To begin with, we have to try to understand where exactly our fault is for what has happened. If this does not happen, then behind our apologetic, “Well, forgive me, forgive me… I’m to blame for everything,” our interlocutor rightly notes that we are not admitting any guilt, but we simply consider him a nut with whom it’s better not to argue; and he’s offended even more.

Therefore, in any conflict, we have to try to lift our minds to God with concern for what has happened. Don’t simmer in your emotions, don’t boil and bubble over with resentment, but immediately kneel before God with concern and a request: “Lord, what have I done wrong here? Or what’s wrong with me in general? Why is there such a reaction to me?” This stage clarifies whether we really want to see our part of the wrong in the situation that has unfolded.

It's no surprise that we don’t want to see it—it obliges us to do a lot, after all. Behind the vision of his wrong, the penitent comes to realize that he must be willing to suffer for it. And with deep repentance comes not only the willingness, but also the desire to suffer. Do we remember how the thief on the cross expressed his repentance? In a very specific action: He considered that he deserved the death penalty. The prodigal son considered himself unworthy of begin called a son. Zacchaeus distributed his property…

We go to confession and we say, “I have sinned,” but then, even before we leave the church, we’re arranging a showdown. We ourselves say we are sinners; we ourselves acknowledge that we have no repentance … but we demand attention and recognition for ourselves as if we’re better than everyone else. Not only are we not ready to endure unpleasantness, we directly organize a fierce struggle for “pleasure.” Very strange behavior: There is neither logic nor common sense in it.

And it happens that only when a state of impenitence leads us to the gates of hell do we appeal to God with a sincere desire to see our wrong. And sometimes it happens that we don’t call out even then.

***

Self-criticism posits unattainable goals—here and now—and then torments us with sadness. Note this: We are still offered grief, only this grief brings no good fruit at all.
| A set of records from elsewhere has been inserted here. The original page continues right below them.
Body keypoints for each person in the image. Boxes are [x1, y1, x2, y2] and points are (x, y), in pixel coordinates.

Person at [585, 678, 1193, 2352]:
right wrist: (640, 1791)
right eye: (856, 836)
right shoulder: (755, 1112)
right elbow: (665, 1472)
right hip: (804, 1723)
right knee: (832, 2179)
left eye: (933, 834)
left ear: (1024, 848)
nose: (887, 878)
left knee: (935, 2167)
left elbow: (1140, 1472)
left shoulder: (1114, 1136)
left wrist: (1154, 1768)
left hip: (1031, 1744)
Repentance is productive; it teaches action that brings good fruits. In this specific case, it will tell us what to ask forgiveness for, cautioning us what tone to use to do so. Then it will leave a good, deep mark on your memory, that you’re a man who’s unrestrained in words and emotions; remember how often you were wrong, how often you offended someone…

And in another situation, having this mark before your eyes, you not only won’t argue with your equals, but you will also forgive the younger an unkind escapade and an evil word.

For there is not a just man upon earth, said King Solomon, that doeth good, and sinneth not. Also take no heed unto all words that are spoken; lest thou hear thy servant curse thee: For oftentimes also thine own heart knoweth that thou thyself likewise hast cursed others (Eccl. 7:20-22).

Probably the whole secret of this act is that when done with self-compulsion, it leaves marks not only on our memory, but on our hearts. The labors of acquiring repentance breaks the heart—and God does not despise a broken heart.

Nun Natalia (Kaverzneva)
Translated by Jesse Dominick

Pravoslavie.ru

4/14/2020

1 Literally “self-eating”—Trans.

Comments
Chrysostomos4/14/2020 12:46 pm
What a beautiful homily and brilliant analysis. Thank you! My spiritual father used to say that if you can, at a minimum, feel like the Thief who repented and say, "For this I deservedly suffer," you are not far off. Your homily is even more clear. Thank you!